Cathy went limp as a wet dishrag.
“She ain’t dead. She musta been havin’ a nightmare. I don’t guarantee my shots will make them have sweet dreams, just that they’ll sleep.”
One man slipped his hands under her arms and grunted when the other pulled her feet up out of the boat. Twice on the way to the cabin they almost let her fall. The next time Beer lost his grip on her arms she almost arched upward to keep from getting any wetter but relaxed at the last minute.
“Shit, man, I can’t keep this up. Trade ends with me,” Beer said.

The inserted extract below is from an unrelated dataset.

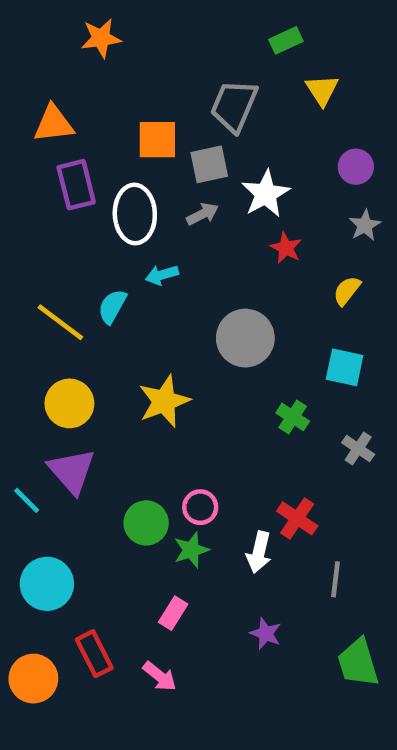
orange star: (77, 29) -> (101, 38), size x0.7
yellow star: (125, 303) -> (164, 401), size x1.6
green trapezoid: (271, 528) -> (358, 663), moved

“You ain’t nothin’ but a weaklin’. Lay her down and we’ll swap. I’ll be glad when this job is done. Next time Brad wants something done he can do it hisself.”
She was only on the cold wet earth a minute before they picked her up again and trudged on toward the cabin, but it was long enough to chill her entire backside. She lolled her head to one side and opened one eye just enough to see what was ahead. She’d seen outhouses that looked better than that place. Surely they weren’t going to leave her stranded there for a whole week. If she got free, Duroc and Oscar were about to find themselves cuffed to the porch post of that horrid looking shack. She pictured them shivering in nothing but their tighty whities. As angry as she was she might not even leave them that much to keep them from freezing. With their IQs they didn’t need to reproduce anyway.
They were both panting when Beer kicked the door open with his foot and heaved her onto a bed. It squeaked and bounced twice then everything was quiet. Hamburger unlocked the cuffs from her arms and Beer fiddled with the ones on her leg.